» **WHAT NEEDS TO BE DONE**:
Leave out the pictures and set down the rest of the listing below word for word.

» **DATA SHOWN**:
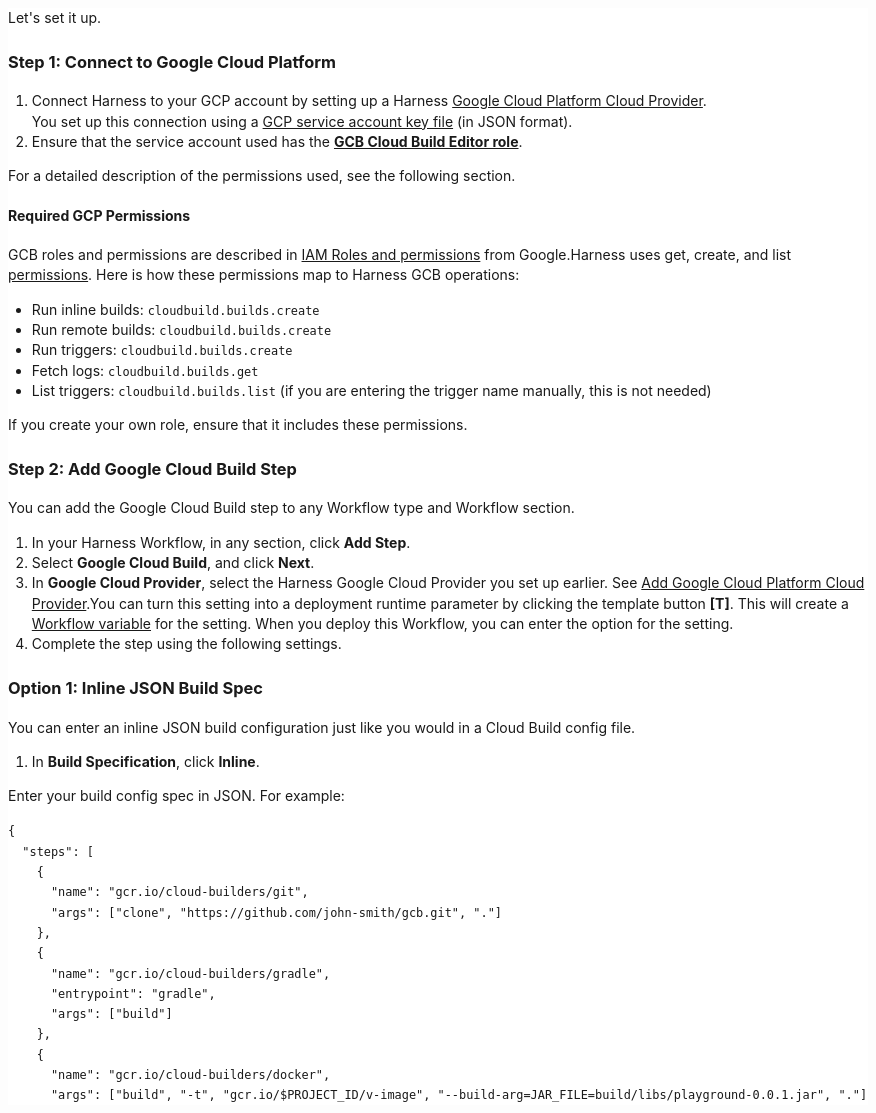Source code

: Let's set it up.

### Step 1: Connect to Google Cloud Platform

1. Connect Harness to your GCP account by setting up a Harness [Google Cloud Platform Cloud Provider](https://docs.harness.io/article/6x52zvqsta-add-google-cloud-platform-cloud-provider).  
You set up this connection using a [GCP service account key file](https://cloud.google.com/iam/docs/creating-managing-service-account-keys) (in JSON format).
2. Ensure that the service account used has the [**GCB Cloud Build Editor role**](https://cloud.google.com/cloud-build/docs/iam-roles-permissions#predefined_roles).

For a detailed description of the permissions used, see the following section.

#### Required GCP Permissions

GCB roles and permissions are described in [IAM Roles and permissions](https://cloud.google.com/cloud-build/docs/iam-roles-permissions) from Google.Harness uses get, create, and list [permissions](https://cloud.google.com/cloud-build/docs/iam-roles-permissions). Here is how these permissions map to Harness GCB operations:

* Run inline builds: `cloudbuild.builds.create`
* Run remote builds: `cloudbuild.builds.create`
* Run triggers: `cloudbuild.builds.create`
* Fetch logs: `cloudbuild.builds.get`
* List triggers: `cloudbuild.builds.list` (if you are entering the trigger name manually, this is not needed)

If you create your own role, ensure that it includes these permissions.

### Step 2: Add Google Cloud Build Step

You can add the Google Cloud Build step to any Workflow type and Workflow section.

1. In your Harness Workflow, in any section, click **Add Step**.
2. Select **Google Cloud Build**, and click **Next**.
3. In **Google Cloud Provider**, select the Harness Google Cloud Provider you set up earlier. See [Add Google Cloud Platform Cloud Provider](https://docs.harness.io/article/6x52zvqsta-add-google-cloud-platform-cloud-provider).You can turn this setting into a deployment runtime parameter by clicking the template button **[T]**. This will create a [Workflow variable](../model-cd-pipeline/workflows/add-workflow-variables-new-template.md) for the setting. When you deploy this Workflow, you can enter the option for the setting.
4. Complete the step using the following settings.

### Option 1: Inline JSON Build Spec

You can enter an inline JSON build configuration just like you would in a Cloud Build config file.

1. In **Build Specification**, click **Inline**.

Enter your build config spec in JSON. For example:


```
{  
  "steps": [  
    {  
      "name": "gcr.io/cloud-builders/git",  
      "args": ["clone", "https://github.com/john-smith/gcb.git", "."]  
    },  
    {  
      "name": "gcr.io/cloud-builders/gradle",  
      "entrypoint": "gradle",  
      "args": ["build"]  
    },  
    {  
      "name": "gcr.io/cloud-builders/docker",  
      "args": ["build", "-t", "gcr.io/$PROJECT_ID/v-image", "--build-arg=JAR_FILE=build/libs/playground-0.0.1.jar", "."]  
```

» **EXERCISE ANSWER**:
Source code

: Let's set it up.

### Step 1: Connect to Google Cloud Platform

1. Connect Harness to your GCP account by setting up a Harness [Google Cloud Platform Cloud Provider](https://docs.harness.io/article/6x52zvqsta-add-google-cloud-platform-cloud-provider).  
You set up this connection using a [GCP service account key file](https://cloud.google.com/iam/docs/creating-managing-service-account-keys) (in JSON format).
2. Ensure that the service account used has the [**GCB Cloud Build Editor role**](https://cloud.google.com/cloud-build/docs/iam-roles-permissions#predefined_roles).

For a detailed description of the permissions used, see the following section.

#### Required GCP Permissions

GCB roles and permissions are described in [IAM Roles and permissions](https://cloud.google.com/cloud-build/docs/iam-roles-permissions) from Google.Harness uses get, create, and list [permissions](https://cloud.google.com/cloud-build/docs/iam-roles-permissions). Here is how these permissions map to Harness GCB operations:

* Run inline builds: `cloudbuild.builds.create`
* Run remote builds: `cloudbuild.builds.create`
* Run triggers: `cloudbuild.builds.create`
* Fetch logs: `cloudbuild.builds.get`
* List triggers: `cloudbuild.builds.list` (if you are entering the trigger name manually, this is not needed)

If you create your own role, ensure that it includes these permissions.

### Step 2: Add Google Cloud Build Step

You can add the Google Cloud Build step to any Workflow type and Workflow section.

1. In your Harness Workflow, in any section, click **Add Step**.
2. Select **Google Cloud Build**, and click **Next**.
3. In **Google Cloud Provider**, select the Harness Google Cloud Provider you set up earlier. See [Add Google Cloud Platform Cloud Provider](https://docs.harness.io/article/6x52zvqsta-add-google-cloud-platform-cloud-provider).You can turn this setting into a deployment runtime parameter by clicking the template button **[T]**. This will create a [Workflow variable](../model-cd-pipeline/workflows/add-workflow-variables-new-template.md) for the setting. When you deploy this Workflow, you can enter the option for the setting.
4. Complete the step using the following settings.

### Option 1: Inline JSON Build Spec

You can enter an inline JSON build configuration just like you would in a Cloud Build config file.

1. In **Build Specification**, click **Inline**.

Enter your build config spec in JSON. For example:


```
{  
  "steps": [  
    {  
      "name": "gcr.io/cloud-builders/git",  
      "args": ["clone", "https://github.com/john-smith/gcb.git", "."]  
    },  
    {  
      "name": "gcr.io/cloud-builders/gradle",  
      "entrypoint": "gradle",  
      "args": ["build"]  
    },  
    {  
      "name": "gcr.io/cloud-builders/docker",  
      "args": ["build", "-t", "gcr.io/$PROJECT_ID/v-image", "--build-arg=JAR_FILE=build/libs/playground-0.0.1.jar", "."]  
```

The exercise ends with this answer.